The benefits of high-density, high-performance, and low-leakage 10T-NWRAM are also accomplished at a lower manufacturing complexity. In our previous work [Panchapakeshan et al. 2011a] , we have shown that N 3 ASIC-based designs would have significantly less overlay requirements (3σ = ±8nm) for maximum yield in comparison to CMOS-based designs (3σ = ±3.3nm).
STABILITY ANALYSIS
Cell stability is critical for any memory circuit. Unstable bit-cells or low noise margins in write/read operations lead to large overhead for error correction or redundancy. Degrading cell stability with scaling is a severe concern for CMOS SRAM cells due to an increase in local process variation. An SRAM circuit requires precise sizing of complementary transistors for ensuring stability during read and write operations. Mismatch in desired transistor strength due to variations induced by random dopant fluctuations, line edge roughness, etc., can cause erroneous circuit behavior. The 10T-NWRAM circuit presented in this article does not depend on matched device strengths for write/read/restore operations and, as a result, the stability concerns associated with SRAM are not relevant for 10T-NWRAM.
However, since the 10T-NWRAM's memory access operations use overlapping clock phases, stability issues may arise from perturbations in clock rise and fall time, or in clock period. These perturbations can result from power supply noise and from local switching activities. In this section, we analyze the impact of clocking imperfection or clock jitter on NWRAM's core operations. The clock jitter can only affect write and restore operations, since the read operation does not depend on clock signals.
Write Stability
The write operation in 10T-NWRAM is performed by sequential precharge and evaluation of nodes out and nout. The value to be written is determined by bl, which is kept low during xeva to write "1" in out. Clock jitter can cause an overlap between the falling xeva and rising bl signals, which in turn can result in incorrect writing of "0" in node out.

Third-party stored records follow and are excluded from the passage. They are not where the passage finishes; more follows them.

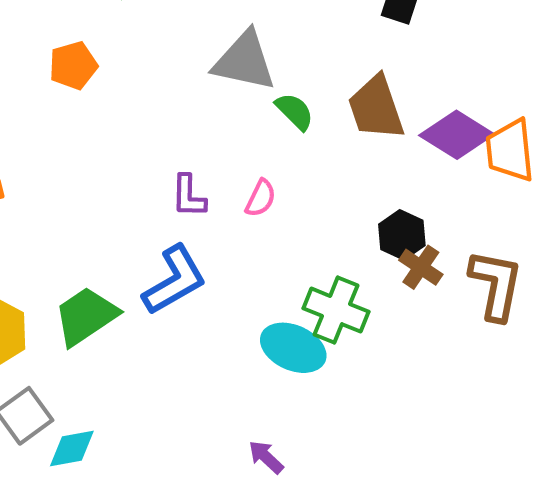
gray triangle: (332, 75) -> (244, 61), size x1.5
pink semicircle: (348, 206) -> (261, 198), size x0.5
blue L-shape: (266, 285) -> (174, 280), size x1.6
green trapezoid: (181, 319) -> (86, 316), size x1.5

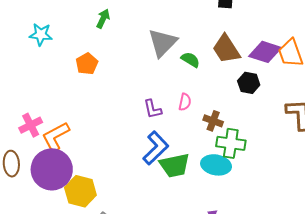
gray triangle: (244, 61) -> (162, 43), turned -44
black hexagon: (402, 235) -> (249, 83), moved
brown cross: (421, 267) -> (213, 121), moved
green trapezoid: (86, 316) -> (175, 165), moved, turned -144

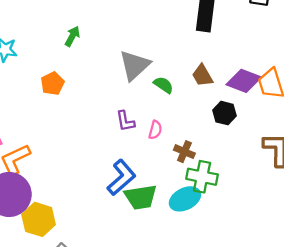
brown trapezoid: (226, 49) -> (202, 76), size x0.7
purple L-shape: (153, 109) -> (125, 121), moved
cyan ellipse: (216, 165) -> (185, 199), turned -40

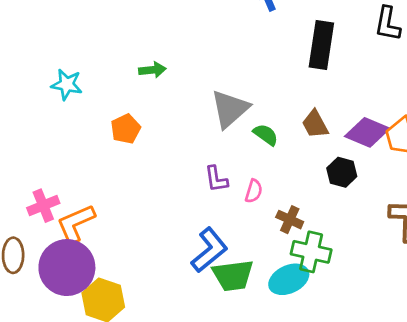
green arrow: (72, 36) -> (152, 70), turned 54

This effect is illustrated in Figure 10 . Our simulations indicate that overlap of 2ps or more between evaluate clock and bl can cause write errors.
Restore Stability
Similar to the write operation, the restore operation can also be affected by clock jitter. Skew in the falling edge of evaluate signals can cause bit-flips. An example is shown in Fig. 11 . Effect of clock jitter on restore operation. Delay in falling edge of xeva signal causes bit-flip during restore. Figure 11 , where node nout was incorrectly pulled to "1" during the restore operation due to jitter in the xeva signal. Our simulations indicate an overlap of 2ps or more can cause bit-flip.
These stability issues due to clock jitter can be addressed by designing for increased skew between clock edges. By separation of falling and rise edges between precharge and evaluate signals, as well as between evaluate and bitline signals, these problems can be avoided.
CONCLUSIONS
In this article, NWRAM was proposed as a volatile memory alternative to SRAM. Comprehensive discussions were provided on all aspects of this memory, including memory operations, physical layout, manufacturability, benchmarking, and stability. In 10T-NWRAM, manufacturing complexities were significantly reduced due to the regular grid-based layout, uniform devices, and fewer metal interconnect layers. In the best case, the benchmarking results showed 10T-NWRAM is 2x faster and consumes 35x less leakage power when compared to gridded HP 8T-SRAM. Significant benefits were also attained in comparison to HP and LP 6T-SRAM cell designs.